La sfida di sabato sera tra Juventus e Roma andrà in onda sulla nuova emittente televisiva che da quest’anno ha affiancato Sky nell’acquisizione dei diritti tv della Serie A. Queste le parole di Daniele De Rossi a pochi giorni dalla gara di Torino: “Abbiamo talmente tanta pressione ultimamente che non viviamo bene l’attesa di Juve-Roma. Abbiamo tanti pesi sulla schiena, siamo in un momento delicato perchè sappiamo che dobbiamo fare meglio di quello che stiamo facendo. Siamo tutti sotto osservazione, mister compreso, e lo sappiamo. Vogliamo fare una grande partita più per noi che per l’importanza della sfida stessa. Poi se andiamo nel dettaglio sappiamo che le pressioni non sono solo sulla nostra situazione di gioco, ma anche per l’avversario che avremo, il più forte che c’è”.

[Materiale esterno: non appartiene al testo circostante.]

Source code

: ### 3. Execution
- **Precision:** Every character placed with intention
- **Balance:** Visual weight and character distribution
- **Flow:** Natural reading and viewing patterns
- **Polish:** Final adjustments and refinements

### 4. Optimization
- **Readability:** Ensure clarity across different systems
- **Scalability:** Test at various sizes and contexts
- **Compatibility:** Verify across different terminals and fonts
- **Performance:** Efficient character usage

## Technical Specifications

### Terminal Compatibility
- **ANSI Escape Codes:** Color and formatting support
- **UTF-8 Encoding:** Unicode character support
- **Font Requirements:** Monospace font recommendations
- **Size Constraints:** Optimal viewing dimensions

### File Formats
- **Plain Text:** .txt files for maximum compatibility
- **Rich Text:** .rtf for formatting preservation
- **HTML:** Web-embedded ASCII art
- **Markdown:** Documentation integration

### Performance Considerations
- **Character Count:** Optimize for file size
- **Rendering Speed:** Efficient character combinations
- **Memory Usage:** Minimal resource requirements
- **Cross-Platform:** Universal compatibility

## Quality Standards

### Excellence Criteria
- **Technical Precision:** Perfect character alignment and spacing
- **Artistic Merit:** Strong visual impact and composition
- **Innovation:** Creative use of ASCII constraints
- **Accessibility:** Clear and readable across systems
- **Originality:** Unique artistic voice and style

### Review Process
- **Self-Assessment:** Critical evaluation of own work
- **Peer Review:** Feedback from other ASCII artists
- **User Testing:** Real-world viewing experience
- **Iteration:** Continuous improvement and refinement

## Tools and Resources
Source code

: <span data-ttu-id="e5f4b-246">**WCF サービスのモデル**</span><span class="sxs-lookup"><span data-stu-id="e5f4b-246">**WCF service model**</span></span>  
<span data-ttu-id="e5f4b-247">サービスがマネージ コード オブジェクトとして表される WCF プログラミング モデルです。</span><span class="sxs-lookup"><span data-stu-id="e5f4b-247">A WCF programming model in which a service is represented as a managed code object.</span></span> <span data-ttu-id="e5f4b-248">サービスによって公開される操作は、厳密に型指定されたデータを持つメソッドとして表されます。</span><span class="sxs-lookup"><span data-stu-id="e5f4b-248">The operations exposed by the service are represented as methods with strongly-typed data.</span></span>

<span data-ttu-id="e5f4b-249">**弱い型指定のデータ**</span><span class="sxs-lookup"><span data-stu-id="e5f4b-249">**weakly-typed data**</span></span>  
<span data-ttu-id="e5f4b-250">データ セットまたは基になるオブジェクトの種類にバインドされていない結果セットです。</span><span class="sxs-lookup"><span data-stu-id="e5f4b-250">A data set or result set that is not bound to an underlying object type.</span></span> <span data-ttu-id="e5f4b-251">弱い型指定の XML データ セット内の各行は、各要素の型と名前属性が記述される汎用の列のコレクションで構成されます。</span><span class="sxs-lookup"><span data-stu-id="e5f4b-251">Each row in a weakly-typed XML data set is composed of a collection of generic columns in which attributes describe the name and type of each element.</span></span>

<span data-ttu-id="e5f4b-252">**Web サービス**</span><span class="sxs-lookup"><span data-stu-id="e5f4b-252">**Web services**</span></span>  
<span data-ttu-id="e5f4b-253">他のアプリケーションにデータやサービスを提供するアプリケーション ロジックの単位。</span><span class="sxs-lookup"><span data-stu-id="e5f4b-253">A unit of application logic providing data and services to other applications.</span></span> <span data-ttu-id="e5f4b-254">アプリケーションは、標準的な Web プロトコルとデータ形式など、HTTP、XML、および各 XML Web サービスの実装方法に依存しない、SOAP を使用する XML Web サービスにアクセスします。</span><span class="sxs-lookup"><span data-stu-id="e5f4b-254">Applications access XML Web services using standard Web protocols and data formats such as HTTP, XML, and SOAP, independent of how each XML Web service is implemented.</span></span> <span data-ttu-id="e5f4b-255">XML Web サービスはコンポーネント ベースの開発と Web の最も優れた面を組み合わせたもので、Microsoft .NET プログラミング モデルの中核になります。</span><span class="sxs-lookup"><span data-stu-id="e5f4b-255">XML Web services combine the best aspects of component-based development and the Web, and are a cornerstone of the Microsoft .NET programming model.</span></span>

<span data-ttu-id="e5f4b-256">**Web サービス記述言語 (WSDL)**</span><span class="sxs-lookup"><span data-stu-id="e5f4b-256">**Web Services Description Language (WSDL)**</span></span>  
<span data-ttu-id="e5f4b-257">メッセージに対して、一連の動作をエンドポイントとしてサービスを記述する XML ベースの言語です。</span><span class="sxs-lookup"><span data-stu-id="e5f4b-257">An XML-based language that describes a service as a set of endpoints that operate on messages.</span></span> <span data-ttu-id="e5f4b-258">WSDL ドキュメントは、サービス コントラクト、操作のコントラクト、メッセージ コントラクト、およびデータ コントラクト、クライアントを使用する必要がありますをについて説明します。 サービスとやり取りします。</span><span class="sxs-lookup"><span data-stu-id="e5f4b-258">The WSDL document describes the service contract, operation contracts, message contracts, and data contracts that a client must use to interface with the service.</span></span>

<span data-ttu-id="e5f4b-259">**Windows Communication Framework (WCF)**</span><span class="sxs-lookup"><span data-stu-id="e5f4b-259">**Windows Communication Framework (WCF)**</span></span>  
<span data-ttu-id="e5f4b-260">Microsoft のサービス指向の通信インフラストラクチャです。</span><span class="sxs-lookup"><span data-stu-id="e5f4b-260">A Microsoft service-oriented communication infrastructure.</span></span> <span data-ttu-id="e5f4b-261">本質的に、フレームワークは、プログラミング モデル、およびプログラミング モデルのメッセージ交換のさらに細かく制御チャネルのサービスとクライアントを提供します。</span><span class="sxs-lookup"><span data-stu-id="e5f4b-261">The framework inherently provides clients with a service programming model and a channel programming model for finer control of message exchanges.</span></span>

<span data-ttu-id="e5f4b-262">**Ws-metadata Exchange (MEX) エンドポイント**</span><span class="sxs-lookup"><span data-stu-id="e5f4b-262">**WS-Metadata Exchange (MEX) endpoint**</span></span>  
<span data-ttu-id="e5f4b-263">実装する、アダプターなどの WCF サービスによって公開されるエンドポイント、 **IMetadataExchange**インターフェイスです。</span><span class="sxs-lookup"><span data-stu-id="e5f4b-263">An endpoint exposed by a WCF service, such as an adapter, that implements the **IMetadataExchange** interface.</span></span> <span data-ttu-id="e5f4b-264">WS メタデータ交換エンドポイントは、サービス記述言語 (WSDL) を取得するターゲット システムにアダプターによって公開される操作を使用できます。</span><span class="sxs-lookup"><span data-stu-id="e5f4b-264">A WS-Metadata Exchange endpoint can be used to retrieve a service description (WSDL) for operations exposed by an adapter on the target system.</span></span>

Daniele De Rossi poi ripercorre la carriera fatta fin qui: “Quando ero piccolo avrei firmato in qualsiasi modo per fare la meta’ delle partite che ho fatto in serie A, sono un privilegiato. Ho fatto il lavoro che amavo, nella citta’ che amavo, con le persone che amo. Mi pesa guardare sotto il burrone, perchè la fine è vicina, soprattutto in questo momento di infortunio, ho assaporato cosa significa stare lontano dalla squadra. So che mi farà male quando smetterò definitivamente di fare questo lavoro. Che manchino sei mesi, un anno, o tre anni, comunque nell’arco di una carriera siamo agli sgoccioli”.

De Rossi è alle prese con un infortunio che sembra preoccuparlo ancora: “E’ l’infortunio più grave della mia carriera. Si parla di cartilagine, ho subito una lesione grave. Sarebbe gravissimo se si dovesse rompere ancora a 35 anni. Ci vuole tempo, ho ripreso a correre e a calciare ma sono ancora indietro”.

Poi un commento sulla rosa attuale della Roma: “La squadra è forte, i nuovi che sono arrivati sono forti. L’errore che abbiamo fatto è stato quello di parlare troppo dei giocatori che sono partiti. Il dolore per quelli che sono partiti rimane ancora oggi, ma doveva essere assimilato in maniera più sciolta. A livello di singoli le cose stanno migliorando e si stanno integrando bene”.

In settimana intanto ha scoperto che ci sarà il Porto negli ottavi di Champions League: “E’ l’inizio di un sogno e una pagina nera della mia carriera. Sono stato espulso, un rosso che ci ha penalizzato in una gara già complicata un paio di anni fa. E’ un peso che sento e ho sentito tanto dentro di me. Ora rimane solo l’avversaria che ci divide dalle prime otto di Europa”.

Il futuro sembra vederlo sempre più in panchina come allenatore“Ho questo sogno di fare l’allenatore e se devo pensare a tutte le cose che deve fare un allenatore, la cosa che mi spaventa di più è quella di dover fare 100 interviste a settimana. Mio padre mi dice che fare l’allenatore è bello, ma è un lavoraccio (ride, ndr). Lui è un maestro proprio perché non ha avuto mai l’ambizione di diventare il nuovo Guardiola, Sacchi o Mourinho. Da lui posso imparare tante cose, anche come si sta al mondo quotidianamente. Non so se sarò capace ma viaggerò e studierò per imparare”.